* [Problem to work on]:
Your task is to restate every entry below word for word and omit the images.

* [Material shown]:
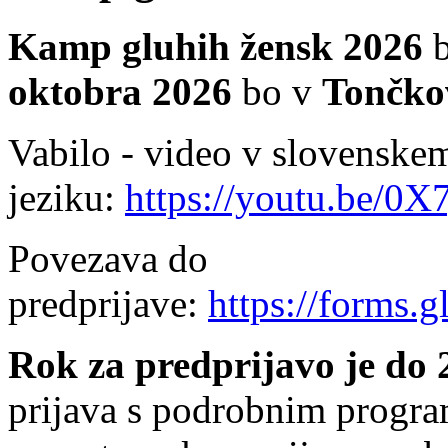
Kamp gluhih žensk 2026
b
oktobra 2026
bo v
Tončko
Vabilo - video v slovensk
jeziku:
https://youtu.be/
Povezava do
predprijave:
https://form
Rok za predprijavo je do 2
prijava s podrobnim progra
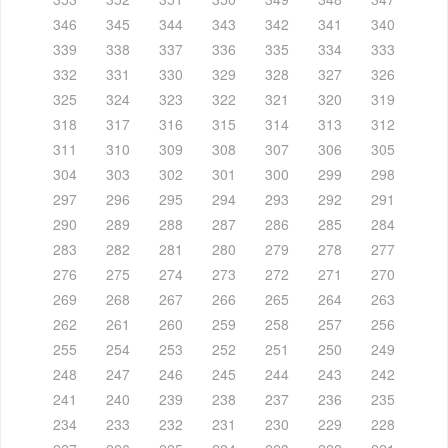
346
345
344
343
342
341
340
339
338
337
336
335
334
333
332
331
330
329
328
327
326
325
324
323
322
321
320
319
318
317
316
315
314
313
312
311
310
309
308
307
306
305
304
303
302
301
300
299
298
297
296
295
294
293
292
291
290
289
288
287
286
285
284
283
282
281
280
279
278
277
276
275
274
273
272
271
270
269
268
267
266
265
264
263
262
261
260
259
258
257
256
255
254
253
252
251
250
249
248
247
246
245
244
243
242
241
240
239
238
237
236
235
234
233
232
231
230
229
228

* [Result of this task]:
Kamp gluhih žensk 2026
b
oktobra 2026
bo v
Tončko
Vabilo - video v slovensk
jeziku:
https://youtu.be/
Povezava do
predprijave:
https://form
Rok za predprijavo je do 2
prijava s podrobnim progra
346
345
344
343
342
341
340
339
338
337
336
335
334
333
332
331
330
329
328
327
326
325
324
323
322
321
320
319
318
317
316
315
314
313
312
311
310
309
308
307
306
305
304
303
302
301
300
299
298
297
296
295
294
293
292
291
290
289
288
287
286
285
284
283
282
281
280
279
278
277
276
275
274
273
272
271
270
269
268
267
266
265
264
263
262
261
260
259
258
257
256
255
254
253
252
251
250
249
248
247
246
245
244
243
242
241
240
239
238
237
236
235
234
233
232
231
230
229
228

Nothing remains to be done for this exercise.